### WORK TASK:
Repeat the entries below exactly, pictures excluded.

### THE DATA:
-*-*-

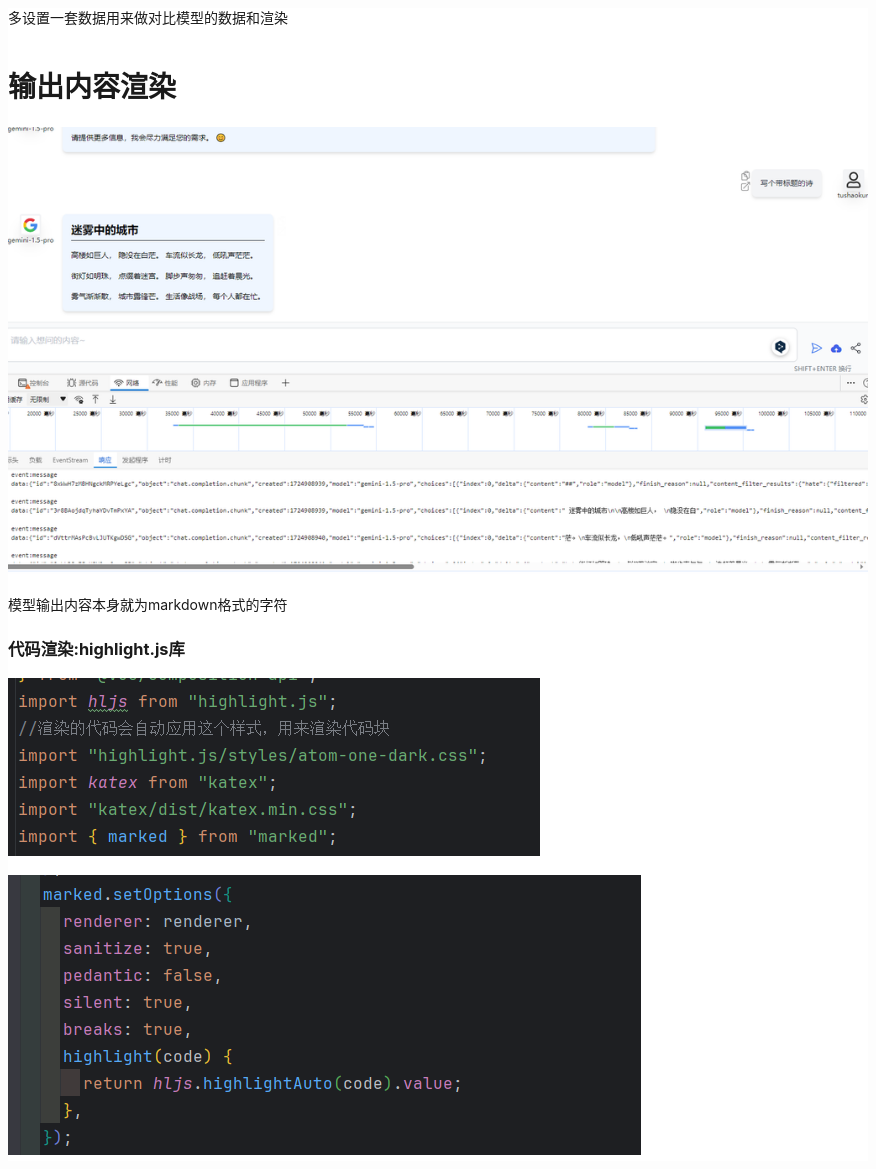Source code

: 多设置一套数据用来做对比模型的数据和渲染

# 输出内容渲染

![image-20240829132318155](assets/image-20240829132318155.png)

模型输出内容本身就为markdown格式的字符

### 代码渲染:highlight.js库

![image-20240809164007098](assets/image-20240809164007098.png)

![image-20240809164040337](assets/image-20240809164040337.png)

-*-*-

### EXERCISE ANSWER:
Source code

: 多设置一套数据用来做对比模型的数据和渲染

# 输出内容渲染

![image-20240829132318155](assets/image-20240829132318155.png)

模型输出内容本身就为markdown格式的字符

### 代码渲染:highlight.js库

![image-20240809164007098](assets/image-20240809164007098.png)

![image-20240809164040337](assets/image-20240809164040337.png)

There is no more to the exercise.